Jon, consider the elimination of negative wins too. If Paredes is DFA'd as a result of signing Fowler then that would add an extra half win. FG now has Kim at 1.6 WAR instead of -1. The whole lineup has seen a slight bounce and the Orioles have moved up the charts by comparison. Seems to me that Fowler and Gallardo might make them an 81-83 win team.

Jon Shepherd said...

81 to 83 is right in line with I have have been suggesting when it is all said and done.
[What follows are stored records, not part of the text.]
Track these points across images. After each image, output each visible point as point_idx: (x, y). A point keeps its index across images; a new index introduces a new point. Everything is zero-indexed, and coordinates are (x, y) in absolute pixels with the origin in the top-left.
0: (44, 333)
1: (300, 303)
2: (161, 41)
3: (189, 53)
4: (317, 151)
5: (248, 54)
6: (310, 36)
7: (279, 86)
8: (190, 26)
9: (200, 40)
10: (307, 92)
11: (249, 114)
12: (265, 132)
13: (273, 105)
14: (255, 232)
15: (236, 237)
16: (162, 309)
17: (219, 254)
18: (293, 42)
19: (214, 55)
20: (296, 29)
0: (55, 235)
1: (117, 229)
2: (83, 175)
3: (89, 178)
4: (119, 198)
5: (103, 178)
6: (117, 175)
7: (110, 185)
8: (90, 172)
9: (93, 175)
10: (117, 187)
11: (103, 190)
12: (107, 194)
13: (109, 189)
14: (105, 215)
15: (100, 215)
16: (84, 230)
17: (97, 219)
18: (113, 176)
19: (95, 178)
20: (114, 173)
A lot of resources are being leveraged for not much return.

Anonymous said...

How about Mike Minor and David Murphy?

Unknown said...

I realize I'm incredibly late to the party here, but it seems to me that Orioles fans all over the web are overlooking not only the year-to-year regression in Gallardo's stuff and K-rates, but the difficulty he had maintaining performance over the course of last season. It was covered up a bit by his run-support buoyed winning record, but in the 2nd half of 2015 Gallardo was AWFUL. He finished 6 innings twice in 14 starts. His ERA of 4.69 feels almost absurdly lucky, given that he allowed a batting line of .323/.383/.512. Neither Manny Machado nor Lorenzo Cain, 4th and 3rd in the AL MVP voting, equaled any component of that triple slash line for the season. So a league-average hitter was better against Gallardo in the 2nd half than an MVP candidate against a league-average pitcher. That's a real problem.
You could also note here that in spite of maintaining a solid ERA with declining K rates, he actually gave up career-worst LD% and was slightly below his career average rate of generating soft contact. He had a decline in GB/FB relative to 2014, so his reduced HR rate looks lucky. I just don't see much to be optimistic about here. I realize that most informed fans don't think he has a lot of upside. Even so, it seems like a lot of people who should know better are missing the massive downside. It's not hard for me to see him being a negative WAR player from day 1 of his next contract.

Matt Kremnitzer said...

I think it depends which fans you're talking about. Steve Melewski has been writing about how he's been inundated with negative comments about Gallardo, so there's a mix of both groups. Many fans are aware of the concerns surrounding Gallardo, though he would likely improve the O's rotation, even slightly. Is that worth the price to get him? No, probably not.

Unknown said...

Turns out to be 3/33 with a 4th year option year buy out at 2 million to make it 3/35. This is VERY reasonable and it enables him to basically be a 1-2 WAR. It will enable the group at Norfolk to not be on the yo-yo and hopefully one of them will take that next step of development. With Fowler, this will be a productive off season...play ball.